Et d’y aller d’un clin d’oeil du temps. Toujours lui. « Je suis diplômée de l’École nationale de théâtre à Montréal. Et aujourd’hui, ma conjointe, mon épouse, ma partenaire — nous sommes mariées [comme Mary Rose et Hilary dans le livre…], mais il n’y a pas encore de mot pour ça, soupire-t-elle, — est de l’équipe artistique. »
À lire les oeuvres d’Ann-Marie McDonald, on la croirait dans une aisance de création. Un leurre de lecteur. « C’est très difficile pour moi d’écrire. Je peux pondre des milliers de pages qui ne verront jamais le jour. »
Délivrée, l’auteure ? Peut-être pour jouer plus souvent au hockey ! Mais, même après son éprouvante création, quelque chose nous susurre qu’elle n’a pas dit son dernier mot.
La tradition de la traduction
Le triptyque d’Ann-Marie McDonald amorce sa trajectoire en 1899 et nous mène jusqu’à aujourd’hui.

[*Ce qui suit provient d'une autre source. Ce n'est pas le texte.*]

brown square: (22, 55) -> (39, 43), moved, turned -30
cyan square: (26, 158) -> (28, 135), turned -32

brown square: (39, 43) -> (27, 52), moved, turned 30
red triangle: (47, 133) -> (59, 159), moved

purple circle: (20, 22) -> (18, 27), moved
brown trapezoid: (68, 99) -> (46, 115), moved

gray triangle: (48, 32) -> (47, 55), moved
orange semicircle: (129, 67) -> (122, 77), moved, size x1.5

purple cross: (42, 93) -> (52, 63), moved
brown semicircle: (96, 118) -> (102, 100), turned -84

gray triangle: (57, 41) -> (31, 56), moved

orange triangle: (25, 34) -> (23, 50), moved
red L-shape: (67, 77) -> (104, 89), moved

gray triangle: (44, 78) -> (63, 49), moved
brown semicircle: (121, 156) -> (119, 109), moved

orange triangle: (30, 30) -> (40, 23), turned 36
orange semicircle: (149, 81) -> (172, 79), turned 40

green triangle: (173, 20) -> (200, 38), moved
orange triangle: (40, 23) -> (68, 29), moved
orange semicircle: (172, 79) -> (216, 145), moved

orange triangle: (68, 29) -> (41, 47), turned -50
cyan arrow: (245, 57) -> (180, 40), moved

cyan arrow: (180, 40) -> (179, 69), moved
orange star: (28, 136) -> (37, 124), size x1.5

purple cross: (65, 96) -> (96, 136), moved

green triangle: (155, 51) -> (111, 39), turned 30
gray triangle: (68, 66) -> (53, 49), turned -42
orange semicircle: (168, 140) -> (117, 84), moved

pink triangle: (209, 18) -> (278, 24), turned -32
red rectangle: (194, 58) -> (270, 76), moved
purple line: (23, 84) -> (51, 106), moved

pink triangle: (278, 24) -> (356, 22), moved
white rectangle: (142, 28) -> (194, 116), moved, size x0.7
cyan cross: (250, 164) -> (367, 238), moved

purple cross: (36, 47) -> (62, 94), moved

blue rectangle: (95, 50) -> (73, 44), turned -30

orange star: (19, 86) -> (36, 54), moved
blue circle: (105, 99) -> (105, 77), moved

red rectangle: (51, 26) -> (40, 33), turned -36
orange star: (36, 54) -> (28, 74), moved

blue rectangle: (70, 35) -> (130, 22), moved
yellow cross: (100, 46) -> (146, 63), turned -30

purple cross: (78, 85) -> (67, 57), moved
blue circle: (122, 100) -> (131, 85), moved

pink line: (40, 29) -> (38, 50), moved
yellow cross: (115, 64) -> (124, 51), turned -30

Dès l’époque d’Un parfum de cèdre (Flammarion, 1999), alors que la tradition allait aux traducteurs de France pour les ouvrages de l’éditeur au Canada, l’auteure a insisté pour que la version française de son livre soit confiée à des Canadiens francophones.« La compréhension d’une oeuvre comporte des références culturelles autant que littéraires », dit-elle. La Franco-Ontarienne Lori Saint-Martin et le Québécois Paul Gagné ont ainsi transposé dans la langue des Tremblay ses trois romans, y compris Le vol du corbeau (Flammarion, 2004), et le tout récent L’air adulte.